原文.
___
PUT _template/gmall_sale_detail_template
{
   "index_patterns": ["gmall_sale_detail*"],                  
    "settings": {                                               
      "number_of_shards": 3
    },
    "aliases" : { 
      "{index}-query": {},
      "gmall_sale_detail-query":{}
    },
    "mappings" : {
      "_doc" : {
        "properties" : {
          "order_detail_id" : {
            "type" :   "keyword"
          },
          "order_id" : {
            "type" : "keyword" 
          },
          "create_time" : {
            "type" : "date" ,
            "format" : "yyyy-MM-dd HH:mm:ss"
          },
          "dt" : {
            "type" : "date"
          },
          "order_status" : {
                "type" : "keyword" 
          },
          "sku_id" : {
                "type" : "keyword"
          },
          "sku_name" : {
            "type" : "text",
            "analyzer": "ik_max_word"
          },
          "sku_price" : {
            "type" : "float"
___
任务. 请指出原文中 create_time 字段所用的日期格式。

数据集.
___
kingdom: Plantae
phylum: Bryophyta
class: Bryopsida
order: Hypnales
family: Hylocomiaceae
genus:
___
回答. yyyy-MM-dd HH:mm:ss